The Ukrainian town of Stanitsa Luhanska after a shelling on 26 January 2015 Image: daily-news.com.ua
The applicant was born in the village of Kostroma Oblast, the Russian Federation, but is a citizen of Ukraine who used to own an apartment in Ukraine’s Luhansk Oblast, now under control of the so-called “Luhansk People’s Republic.”
She stated that after the illegal annexation of the Crimean peninsula, the Russian Federation started its second phase of the military aggression against Ukraine in April 2014. During these actions armed gangs of bandits, controlled and financed by Russian special services, declared the creation of “Donetsk People’s Republic” (April 7, 2014) and “Luhansk People’s Republic” (27 April 2014). On 11 May 2014 a referendum on self-identification in the region with a hidden pretext for separatism was held on the occupied territories of Luhansk and Donetsk Oblasts. Neither Ukraine nor the international community have recognized the results of the referendum.

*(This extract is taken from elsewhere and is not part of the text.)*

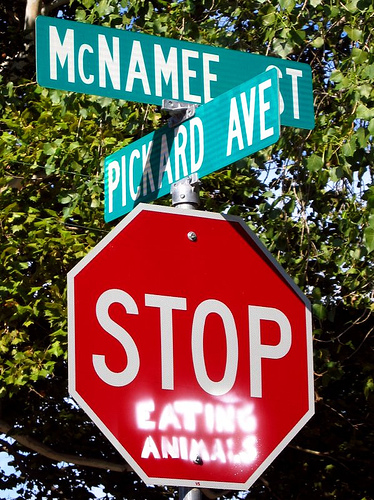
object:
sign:
[62, 197, 316, 494]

The apartments of the applicant were located on the territory which is officially recognized as temporarily occupied by Russia since 18 March 2015. Thus, armed aggression became a reason why the woman lost her flat and all the material valuables which were inside the apartment.
Moreover, because of the influence of Russian propaganda her friends and acquaintances have stopped communicating with her, so the woman was forced to go into “inner emigration”. She also noted that every day of living under occupation caused her to feel a threat to her life and health due to moral and psychological pressure. It forced her to move to Kyiv in November 2014.
The court ruled that because of the aggression of the Russian Federation on parts of the Luhansk Oblast, several constitutional rights of the applicant which are provided for by the Constitution of Ukraine and the Fourth Geneva Convention have been violated.
“This court decision is important because it established the fact of the Russian Federation’s presence in the zone of the Anti Terrorist Operation and inflictment of corporeal damages to citizens. The court decision took into account all acceptable evidence available in media. In addition, this court decision can be considered a breakthrough in today’s legal proceedings in Ukraine, because it applies the provisions of European and international law, which is not typical for the modern Ukrainian judicial system. Specifically, it allows the applicant to receive compensation for the damage caused to her property in the ATO area,” explained the first deputy head of the NGO Human Rights Council of Ukraine [Pravozahisna Rada Ukrayiny] Arsen Marinushkin.
The applicant’s representative supported the claim in the court session and requested that it should be granted. The representative of the concerned person of the Russian Federation was properly informed about the date of the proceedings, but did not attend the court hearing.